Every once in a while, I like to sit down and watch Before Sunrise or Before Sunset with Ethan Hawke and Julie Delphy. There are a lot of ways to dismiss these films as "chick-flick"s or "light." And that's fair, I suppose. But, on a basic level, each film is really just a conversation between two educated and emotionally-perceptive human beings. And in that respect, I think there is something for everyone in them.
Anyway, there is a lot of wisdom in the dialogue, and sometimes I catch myself writing quotes down and referring to them again and again. One of these comes from a fortune teller reading Celine's palm in the first film. She gives Celine a piece of advice that resounds enormously with me:
"You have to resign yourself to the awkwardness of life. Only if you find peace within yourself will you find true connection with others."
There is something so profound about facing and accepting the "awkwardness of life." That, no matter how hard you try, you can not ride smoothly and cleanly through this roller coaster. I went to an extremely competive all-girls school in Los Angeles from 7th-12th grades and am now a senior at Stanford. Competition and perfection have been the driving forces behind everything I have done for the past decade. And, now that I'm poised to go out into the world with a clean profile and impeccable resume, I find myself wholly and utterly unprepared. My greatest challenges and struggle lie in simple, regular human interaction, humbling myself before others, making myself vulnerable, putting myself out there, taking chances. Interaction, I have learned (in my short experience) is messy and thrilling and shocking and hard. It is also more rewarding and enriching than any formal educational experience I've had.
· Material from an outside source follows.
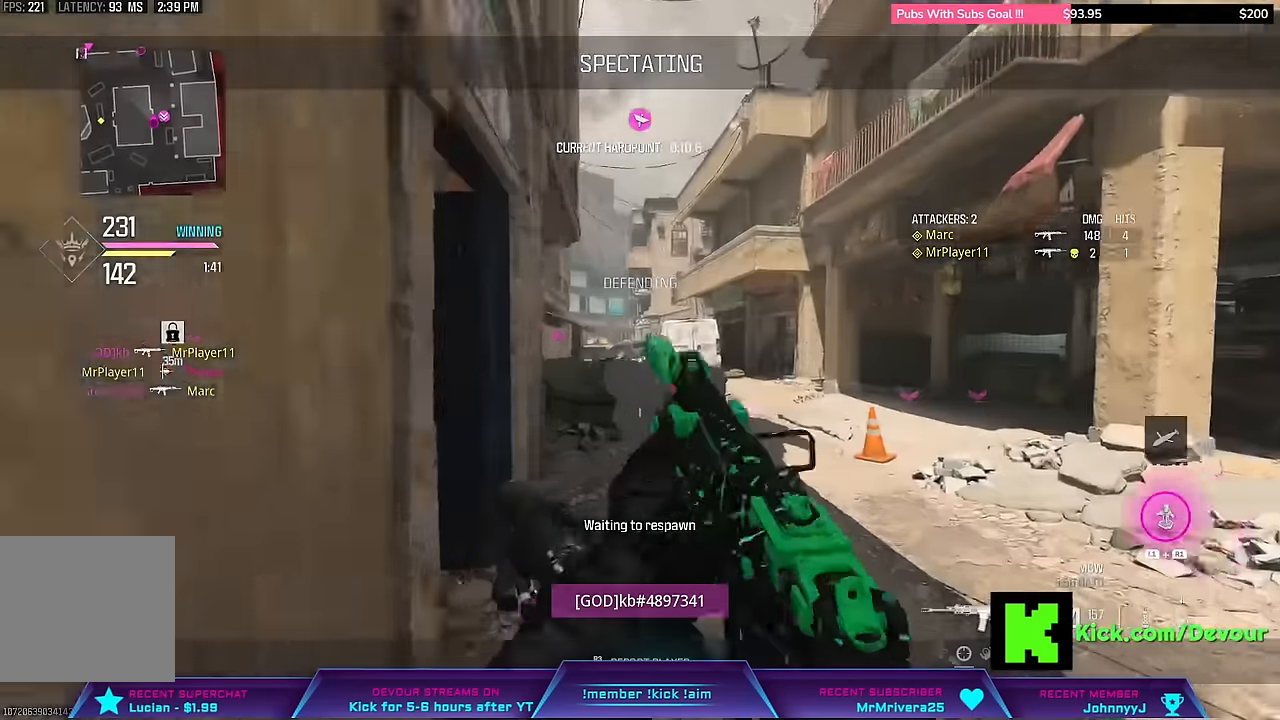
{"buttons": [], "left_stick": "center", "right_stick": "center", "events": []}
I guess what I'm trying to say is that, while I've spent so long working on my perfected image, the resume I'm going to put out into the world next year, its my scars, the flaws and imperfections Ive accumulated over the years, that I identify with most strongly. These are what make me interesting, a person worth knowing. And I've only come to know them through interaction and experience, putting myself out there awkwardly and blindly. And failing.
Life is awkward. And I don't think thats something we need to fight against. All of our color and our fire comes from our failures, and the best relationships come from sharing those failures with others. This summer I am embracing my failures and my flaws... wearing them as readily on my sleeve as my accomplishments and points of pride. I'm ready to know myself, and share that whole self with others.